(EXERCISE REQUIREMENTS)
For every line in the data below, check for the word "bowl", then state how many lines have it. Answer with the number only.
(GIVEN DATA)
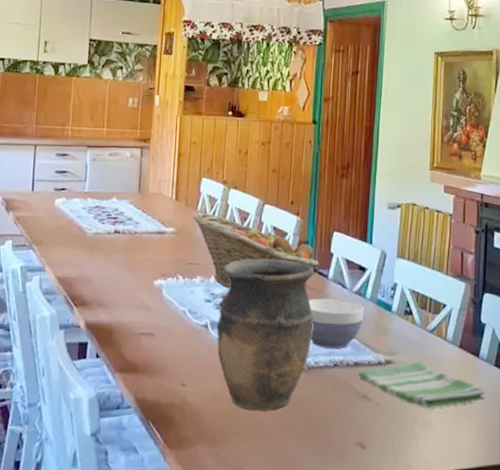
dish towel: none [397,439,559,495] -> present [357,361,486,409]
(End GIVEN DATA)
(GIVEN DATA)
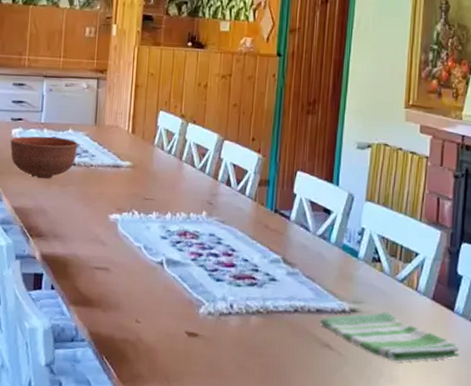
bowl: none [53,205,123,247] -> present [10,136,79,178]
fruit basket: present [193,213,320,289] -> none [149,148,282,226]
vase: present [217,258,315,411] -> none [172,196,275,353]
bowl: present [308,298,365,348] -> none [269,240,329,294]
(End GIVEN DATA)
(GIVEN DATA)
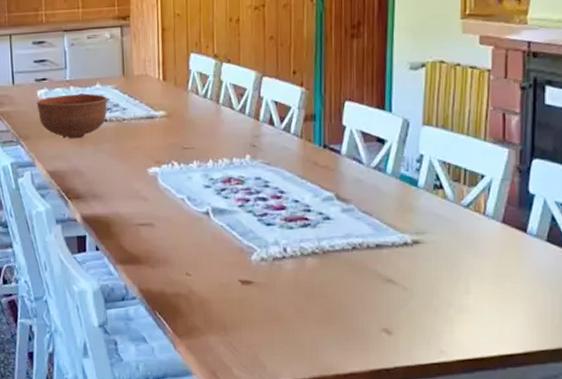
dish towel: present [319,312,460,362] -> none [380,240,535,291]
(End GIVEN DATA)
(REPLY)
2